| Work order |
Without its pictures, the listing below is to be transcribed exactly.

| Available records |
===

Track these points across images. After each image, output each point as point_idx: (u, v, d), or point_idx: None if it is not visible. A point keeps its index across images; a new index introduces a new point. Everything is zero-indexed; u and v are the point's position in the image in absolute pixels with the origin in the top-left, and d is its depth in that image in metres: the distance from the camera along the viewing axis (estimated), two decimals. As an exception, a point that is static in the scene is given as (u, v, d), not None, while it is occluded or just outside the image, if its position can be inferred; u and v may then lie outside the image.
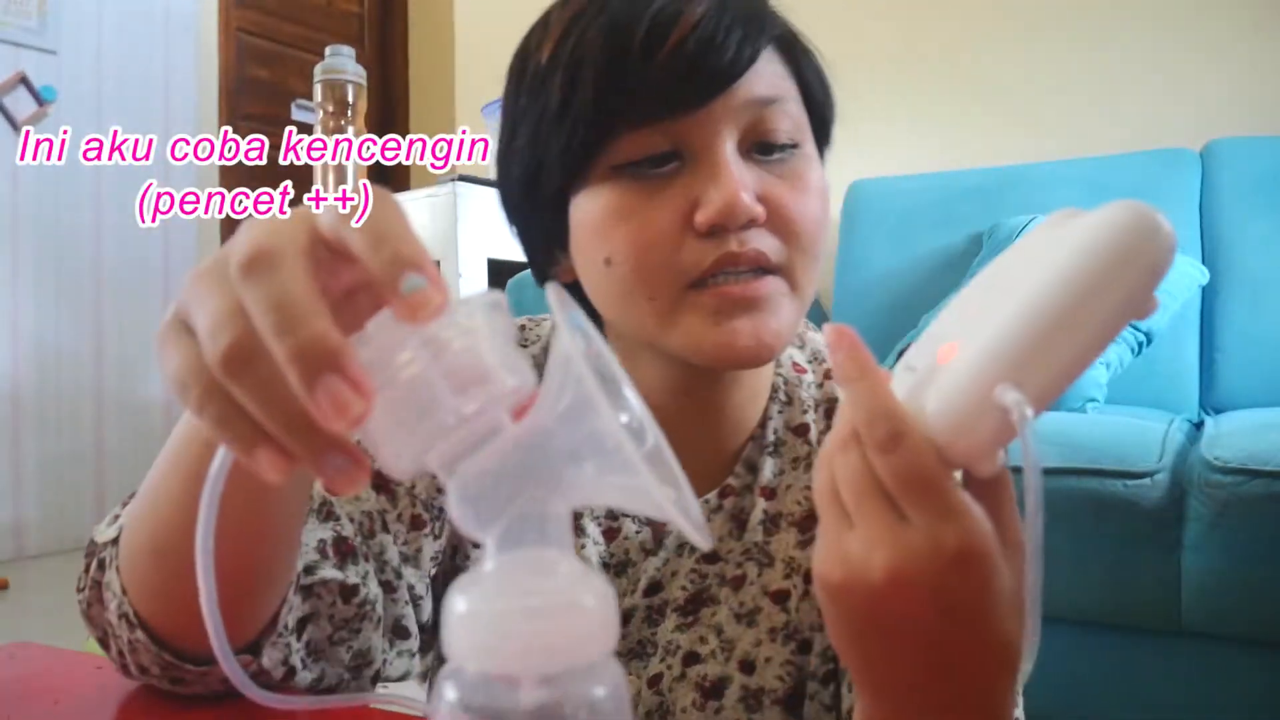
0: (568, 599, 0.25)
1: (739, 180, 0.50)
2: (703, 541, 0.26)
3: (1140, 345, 1.82)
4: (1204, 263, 1.91)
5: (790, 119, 0.54)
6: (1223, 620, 1.30)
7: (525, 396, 0.27)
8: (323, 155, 1.48)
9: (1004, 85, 2.41)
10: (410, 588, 0.58)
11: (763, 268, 0.52)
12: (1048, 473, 1.34)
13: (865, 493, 0.36)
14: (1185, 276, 1.83)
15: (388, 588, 0.58)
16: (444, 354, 0.26)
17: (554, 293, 0.28)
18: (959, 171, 2.28)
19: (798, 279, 0.54)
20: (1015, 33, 2.40)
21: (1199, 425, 1.67)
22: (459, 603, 0.25)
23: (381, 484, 0.58)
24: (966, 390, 0.34)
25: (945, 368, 0.35)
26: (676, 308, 0.52)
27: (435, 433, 0.26)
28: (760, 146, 0.53)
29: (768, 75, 0.53)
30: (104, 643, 0.52)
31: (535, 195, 0.56)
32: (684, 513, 0.26)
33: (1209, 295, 1.92)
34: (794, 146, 0.54)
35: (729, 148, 0.51)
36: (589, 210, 0.53)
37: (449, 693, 0.25)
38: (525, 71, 0.55)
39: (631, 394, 0.28)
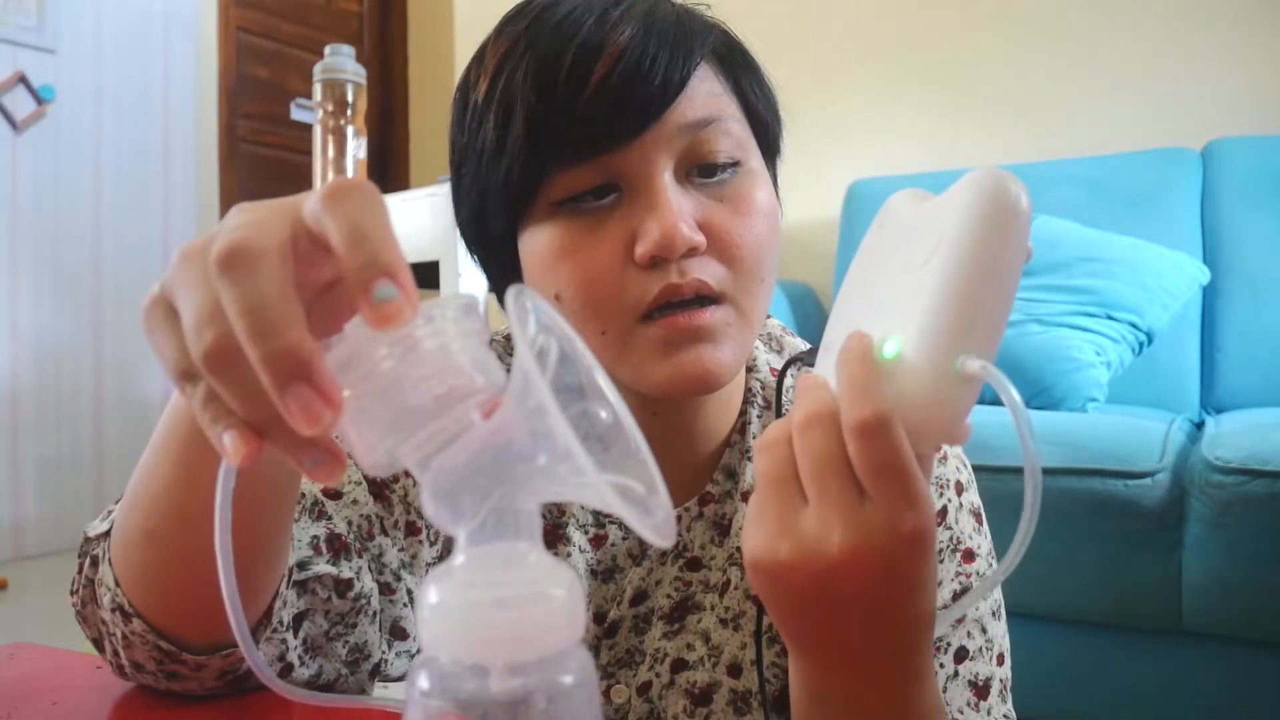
0: (537, 590, 0.26)
1: (676, 210, 0.49)
2: (661, 541, 0.27)
3: (1141, 345, 1.82)
4: (1205, 262, 1.91)
5: (730, 138, 0.53)
6: (1223, 620, 1.30)
7: (495, 395, 0.28)
8: (322, 155, 1.47)
9: (1004, 85, 2.41)
10: (409, 590, 0.58)
11: (707, 296, 0.51)
12: (1048, 473, 1.34)
13: (829, 472, 0.38)
14: (1186, 276, 1.83)
15: (386, 589, 0.58)
16: (417, 354, 0.27)
17: (514, 294, 0.28)
18: (959, 171, 2.26)
19: (743, 306, 0.52)
20: (1015, 32, 2.40)
21: (1200, 425, 1.67)
22: (431, 593, 0.26)
23: (377, 491, 0.58)
24: (934, 374, 0.37)
25: (898, 363, 0.38)
26: (627, 341, 0.52)
27: (408, 430, 0.27)
28: (700, 169, 0.52)
29: (702, 95, 0.52)
30: (99, 644, 0.52)
31: (484, 233, 0.56)
32: (644, 511, 0.26)
33: (1210, 295, 1.92)
34: (736, 165, 0.53)
35: (665, 177, 0.50)
36: (534, 247, 0.53)
37: (422, 681, 0.26)
38: (466, 108, 0.55)
39: (605, 383, 0.28)
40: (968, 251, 0.37)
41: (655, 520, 0.27)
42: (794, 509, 0.39)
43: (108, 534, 0.50)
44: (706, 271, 0.51)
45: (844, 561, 0.37)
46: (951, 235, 0.38)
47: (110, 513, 0.52)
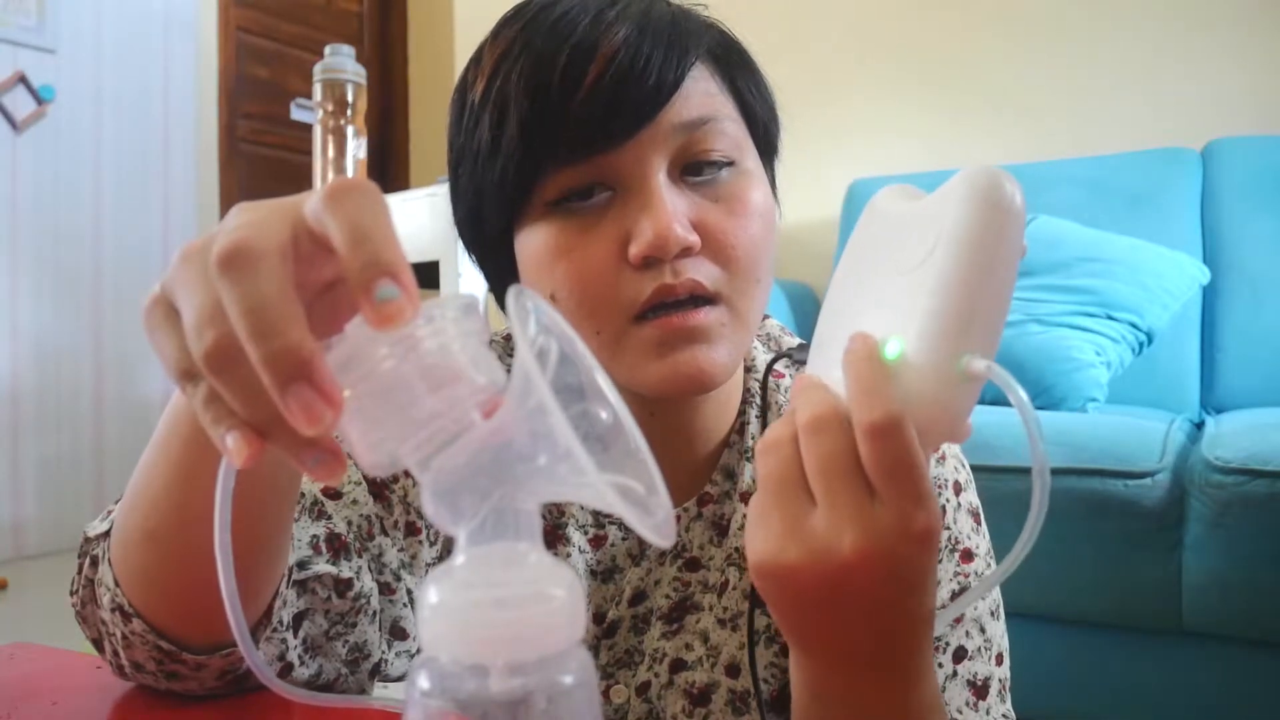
0: (537, 589, 0.26)
1: (670, 211, 0.49)
2: (661, 541, 0.27)
3: (1141, 345, 1.82)
4: (1205, 262, 1.91)
5: (725, 137, 0.53)
6: (1223, 620, 1.30)
7: (495, 395, 0.28)
8: (322, 155, 1.47)
9: (1004, 85, 2.41)
10: (409, 590, 0.59)
11: (701, 296, 0.51)
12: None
13: (838, 474, 0.38)
14: (1186, 276, 1.83)
15: (386, 589, 0.58)
16: (418, 353, 0.27)
17: (514, 294, 0.28)
18: (959, 171, 2.27)
19: (738, 306, 0.52)
20: (1015, 32, 2.40)
21: (1200, 425, 1.67)
22: (431, 593, 0.26)
23: (377, 491, 0.58)
24: (938, 374, 0.37)
25: (901, 364, 0.38)
26: (622, 341, 0.52)
27: (408, 430, 0.27)
28: (694, 169, 0.52)
29: (697, 95, 0.52)
30: (98, 644, 0.52)
31: (481, 233, 0.56)
32: (644, 511, 0.26)
33: (1210, 295, 1.92)
34: (730, 165, 0.53)
35: (659, 177, 0.50)
36: (530, 247, 0.53)
37: (422, 681, 0.26)
38: (463, 109, 0.55)
39: (605, 384, 0.28)
40: (966, 251, 0.37)
41: (655, 520, 0.27)
42: (801, 511, 0.39)
43: (107, 534, 0.50)
44: (701, 272, 0.51)
45: (856, 563, 0.37)
46: (948, 235, 0.38)
47: (110, 513, 0.52)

===

| Your solution |
Track these points across images. After each image, output each point as point_idx: (u, v, d), or point_idx: None if it is not visible. A point keeps its index across images; a new index introduces a new point. Everything is zero-indexed; u and v are the point's position in the image in absolute pixels with the origin in the top-left, and d is its depth in that image in metres: the distance from the camera along the viewing axis (estimated), two decimals. As an exception, a point that is static in the scene is given as (u, v, d), not None, while it is occluded or just outside the image, if its position can be inferred; u and v may then lie outside the image.
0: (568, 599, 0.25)
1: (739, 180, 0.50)
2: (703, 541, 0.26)
3: (1140, 345, 1.82)
4: (1204, 263, 1.91)
5: (790, 119, 0.54)
6: (1223, 620, 1.30)
7: (525, 396, 0.27)
8: (323, 155, 1.48)
9: (1004, 85, 2.41)
10: (410, 588, 0.58)
11: (763, 268, 0.52)
12: (1048, 473, 1.34)
13: (865, 493, 0.36)
14: (1185, 276, 1.83)
15: (388, 588, 0.58)
16: (444, 354, 0.26)
17: (554, 293, 0.28)
18: (959, 171, 2.28)
19: (798, 279, 0.54)
20: (1015, 33, 2.40)
21: (1199, 425, 1.67)
22: (459, 603, 0.25)
23: (381, 484, 0.58)
24: (966, 390, 0.34)
25: (945, 368, 0.35)
26: (676, 308, 0.52)
27: (435, 433, 0.26)
28: (760, 146, 0.53)
29: (768, 75, 0.53)
30: (104, 643, 0.52)
31: (535, 195, 0.56)
32: (684, 513, 0.26)
33: (1209, 295, 1.92)
34: (794, 146, 0.54)
35: (729, 148, 0.51)
36: (589, 210, 0.53)
37: (449, 693, 0.25)
38: (525, 71, 0.55)
39: (631, 394, 0.28)
0: (537, 590, 0.26)
1: (676, 210, 0.49)
2: (661, 541, 0.27)
3: (1141, 345, 1.82)
4: (1205, 262, 1.91)
5: (730, 138, 0.53)
6: (1223, 620, 1.30)
7: (495, 395, 0.28)
8: (322, 155, 1.47)
9: (1004, 85, 2.41)
10: (409, 590, 0.58)
11: (707, 296, 0.51)
12: (1048, 473, 1.34)
13: (829, 472, 0.38)
14: (1186, 276, 1.83)
15: (386, 589, 0.58)
16: (417, 354, 0.27)
17: (514, 294, 0.28)
18: (959, 171, 2.26)
19: (743, 306, 0.52)
20: (1015, 32, 2.40)
21: (1200, 425, 1.67)
22: (431, 593, 0.26)
23: (377, 491, 0.58)
24: (934, 374, 0.37)
25: (898, 363, 0.38)
26: (627, 341, 0.52)
27: (408, 430, 0.27)
28: (700, 169, 0.52)
29: (702, 95, 0.52)
30: (99, 644, 0.52)
31: (484, 233, 0.56)
32: (644, 511, 0.26)
33: (1210, 295, 1.92)
34: (736, 165, 0.53)
35: (665, 177, 0.50)
36: (534, 247, 0.53)
37: (422, 681, 0.26)
38: (466, 108, 0.55)
39: (605, 383, 0.28)
40: (968, 251, 0.37)
41: (655, 520, 0.27)
42: (794, 509, 0.39)
43: (108, 534, 0.50)
44: (706, 271, 0.51)
45: (844, 561, 0.37)
46: (951, 235, 0.38)
47: (110, 513, 0.52)
0: (537, 589, 0.26)
1: (670, 211, 0.49)
2: (661, 541, 0.27)
3: (1141, 345, 1.82)
4: (1205, 262, 1.91)
5: (725, 137, 0.53)
6: (1223, 620, 1.30)
7: (495, 395, 0.28)
8: (322, 155, 1.47)
9: (1004, 85, 2.41)
10: (409, 590, 0.59)
11: (701, 296, 0.51)
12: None
13: (838, 474, 0.38)
14: (1186, 276, 1.83)
15: (386, 589, 0.58)
16: (418, 353, 0.27)
17: (514, 294, 0.28)
18: (959, 171, 2.27)
19: (738, 306, 0.52)
20: (1015, 32, 2.40)
21: (1200, 425, 1.67)
22: (431, 593, 0.26)
23: (377, 491, 0.58)
24: (938, 374, 0.37)
25: (901, 364, 0.38)
26: (622, 341, 0.52)
27: (408, 430, 0.27)
28: (694, 169, 0.52)
29: (697, 95, 0.52)
30: (98, 644, 0.52)
31: (481, 233, 0.56)
32: (644, 511, 0.26)
33: (1210, 295, 1.92)
34: (730, 165, 0.53)
35: (659, 177, 0.50)
36: (530, 247, 0.53)
37: (422, 681, 0.26)
38: (463, 109, 0.55)
39: (605, 384, 0.28)
40: (966, 251, 0.37)
41: (655, 520, 0.27)
42: (801, 511, 0.39)
43: (107, 534, 0.50)
44: (701, 272, 0.51)
45: (856, 563, 0.37)
46: (948, 235, 0.38)
47: (110, 513, 0.52)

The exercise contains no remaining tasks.